Actually, this output is too long to post! It starts like:


{
jobSpecification = {
applicationIdentifier = "com.apple.xgrid.cli";
inputFiles = {
".DS_Store" = {
fileData = <00000001 42756431 00001000 00000800 00001000 00000025 00000000 00000000 00000000 00000000 00000000 00000800 00000800 00000000 00000000 00000000 00000000 00000002 00000000 00000000 00000001 00001000 00000000 00000000 00000000 00000000 00000000
...


There are instructions in Drew McCormack's tutorial for using the result from this specification thingie to build a plist file that can be used for batch jobs that execute multiple commands. But that's hardly necessary if we can run a Python script.

Just remember to check your permissions! I've read that we execute our code in /tmp as user nobody. I'm not sure of that because I couldn't get /bin/ls to work in xgrid. So make sure any user can run the application you want to run (say BLAST, that's our next goal).
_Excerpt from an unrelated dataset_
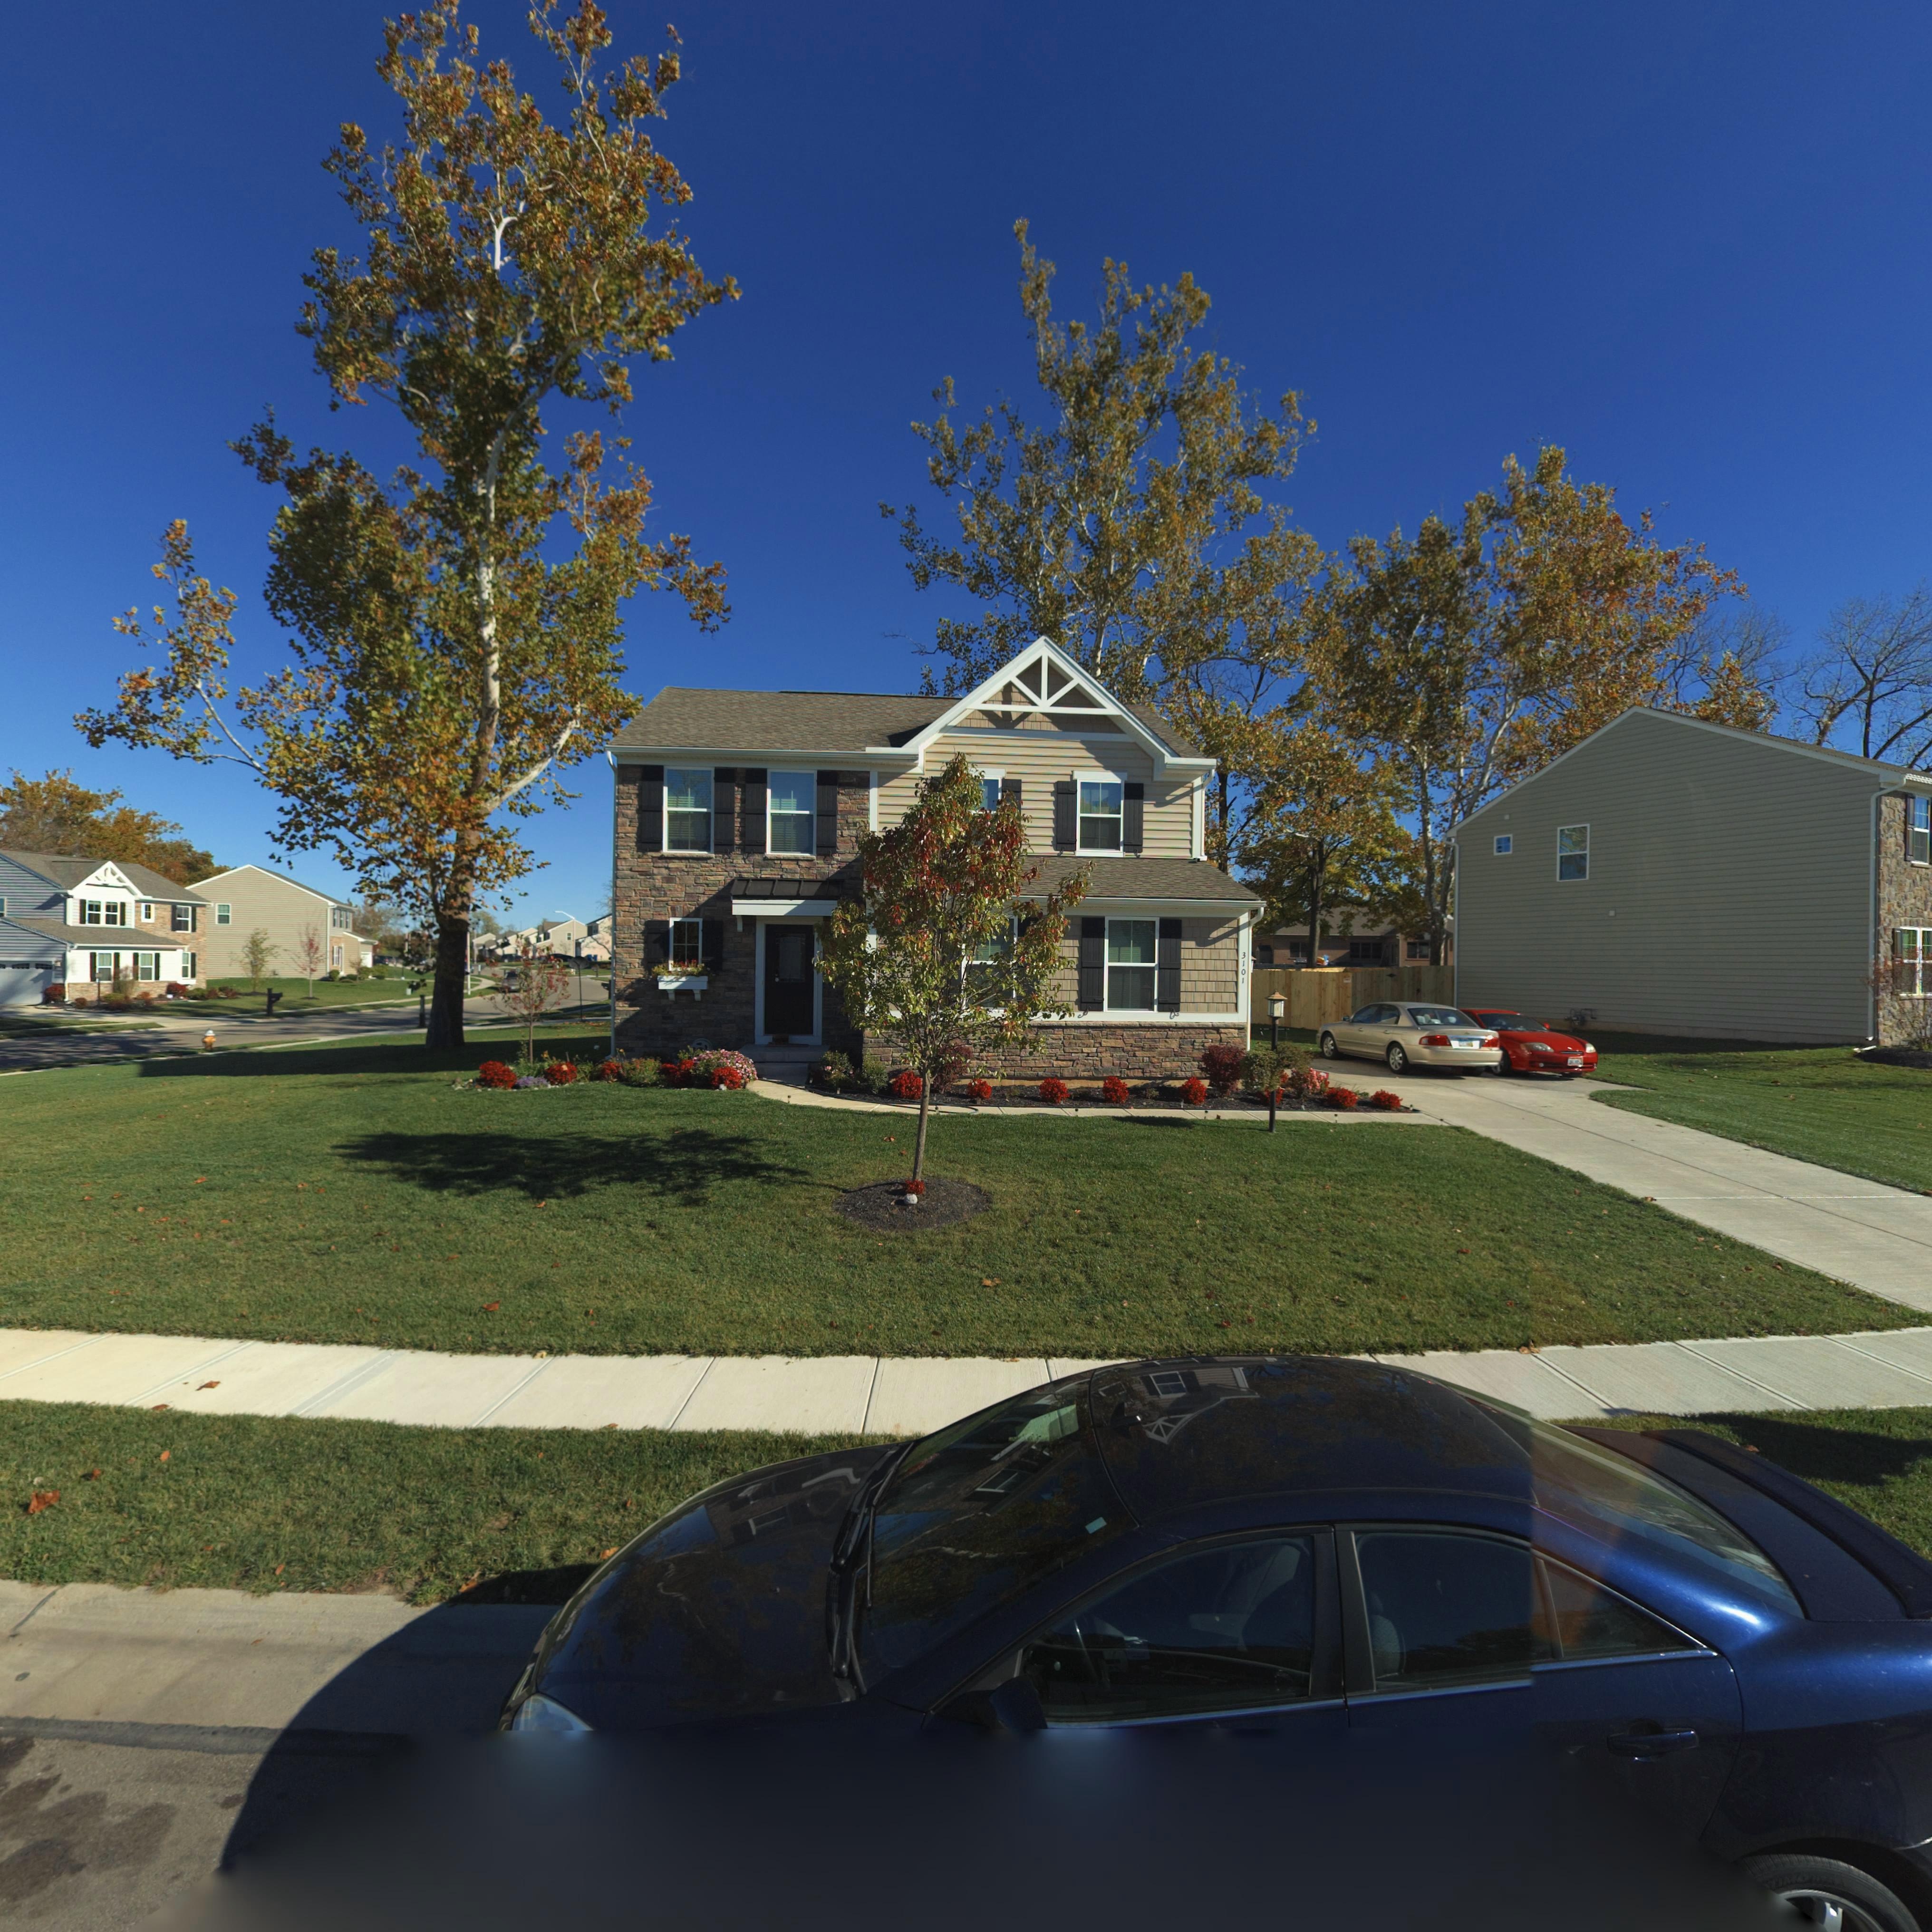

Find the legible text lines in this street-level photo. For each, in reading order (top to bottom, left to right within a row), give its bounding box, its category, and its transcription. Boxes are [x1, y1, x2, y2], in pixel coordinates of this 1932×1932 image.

[1241, 951, 1246, 984] StreetNumber: 3101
One more thing, let's see whether we can get an executable to move from the Client to the Agent and run. Compile this (and test it):


// gcc -o test test.m -framework Foundation -fobjc-gc-only
// ./test
#import <Foundation/Foundation.h>

int main (int argc, const char * argv[]) {
NSLog(@"Hello, Cocoa world!");
return 0;
}


Now do:


sudo xgrid -h localhost -p pw \
-job run ./temp/test \
-in /Users/te/Desktop/temp


minus the log stuff, the output is:


Hello, Cocoa world!


I'd call that a pretty good morning!

[UPDATE: sudo is only needed for the xgridctl command, not for xgrid. My bad.